> [Exercise material]
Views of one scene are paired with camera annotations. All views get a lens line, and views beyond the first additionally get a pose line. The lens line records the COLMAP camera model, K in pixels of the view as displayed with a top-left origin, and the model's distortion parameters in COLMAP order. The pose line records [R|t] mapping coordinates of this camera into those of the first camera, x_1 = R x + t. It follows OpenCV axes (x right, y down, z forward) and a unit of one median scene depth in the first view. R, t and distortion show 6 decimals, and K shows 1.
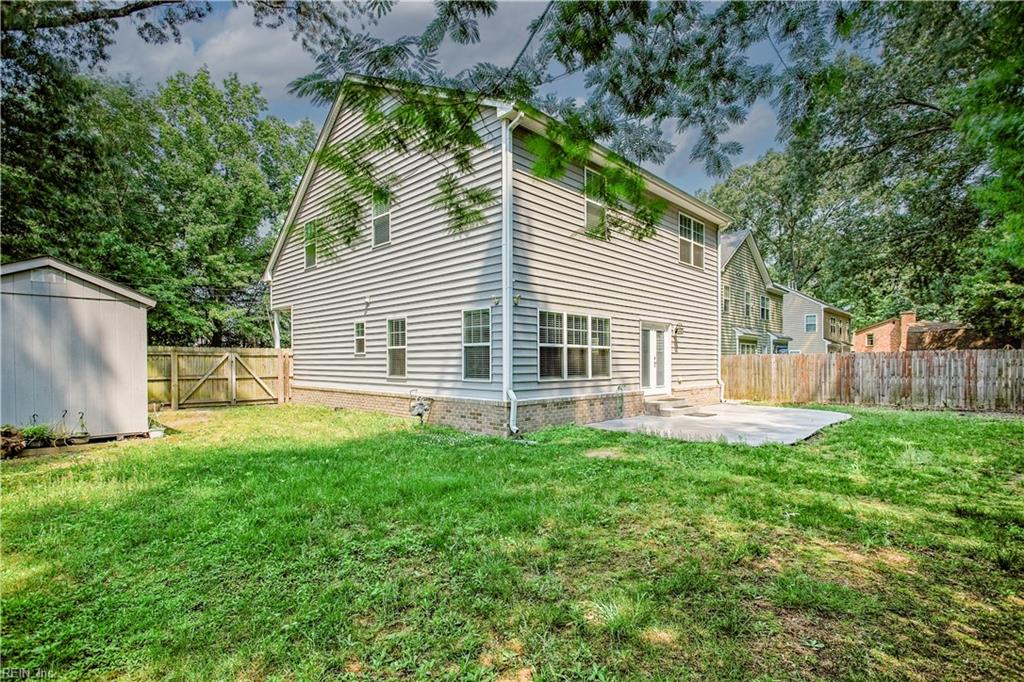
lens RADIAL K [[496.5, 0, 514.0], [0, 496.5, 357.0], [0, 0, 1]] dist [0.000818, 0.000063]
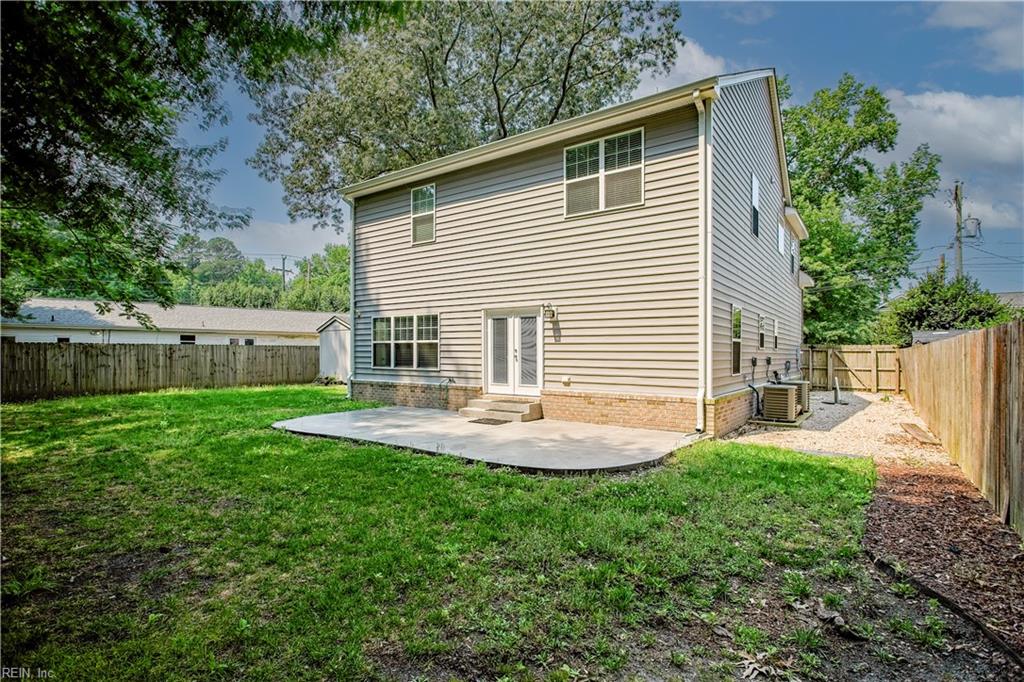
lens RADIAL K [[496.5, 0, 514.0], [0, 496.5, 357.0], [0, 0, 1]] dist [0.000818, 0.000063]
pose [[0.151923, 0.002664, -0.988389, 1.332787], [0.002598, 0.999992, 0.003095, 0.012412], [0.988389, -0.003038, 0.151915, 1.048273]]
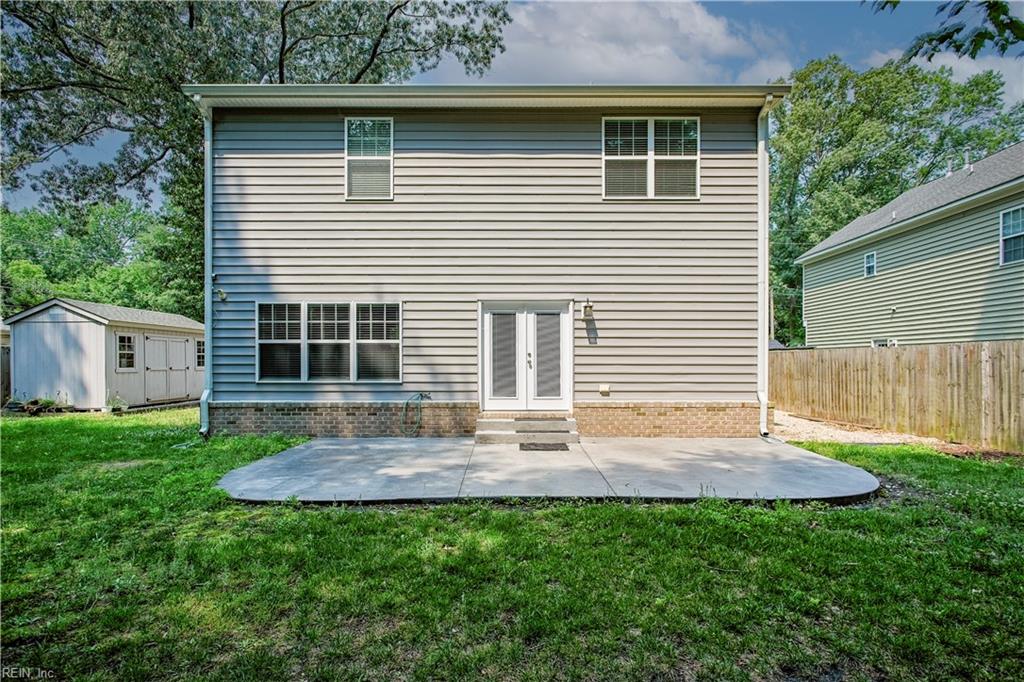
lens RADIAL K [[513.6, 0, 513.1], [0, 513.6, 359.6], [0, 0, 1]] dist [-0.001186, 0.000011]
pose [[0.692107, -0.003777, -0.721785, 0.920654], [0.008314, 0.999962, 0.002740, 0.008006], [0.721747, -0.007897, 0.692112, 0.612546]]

> [Action item] All of the records should be output exactly as they stand, with pictures omitted.

> [Solution for this problem]
Views of one scene are paired with camera annotations. All views get a lens line, and views beyond the first additionally get a pose line. The lens line records the COLMAP camera model, K in pixels of the view as displayed with a top-left origin, and the model's distortion parameters in COLMAP order. The pose line records [R|t] mapping coordinates of this camera into those of the first camera, x_1 = R x + t. It follows OpenCV axes (x right, y down, z forward) and a unit of one median scene depth in the first view. R, t and distortion show 6 decimals, and K shows 1.
lens RADIAL K [[496.5, 0, 514.0], [0, 496.5, 357.0], [0, 0, 1]] dist [0.000818, 0.000063]
lens RADIAL K [[496.5, 0, 514.0], [0, 496.5, 357.0], [0, 0, 1]] dist [0.000818, 0.000063]
pose [[0.151923, 0.002664, -0.988389, 1.332787], [0.002598, 0.999992, 0.003095, 0.012412], [0.988389, -0.003038, 0.151915, 1.048273]]
lens RADIAL K [[513.6, 0, 513.1], [0, 513.6, 359.6], [0, 0, 1]] dist [-0.001186, 0.000011]
pose [[0.692107, -0.003777, -0.721785, 0.920654], [0.008314, 0.999962, 0.002740, 0.008006], [0.721747, -0.007897, 0.692112, 0.612546]]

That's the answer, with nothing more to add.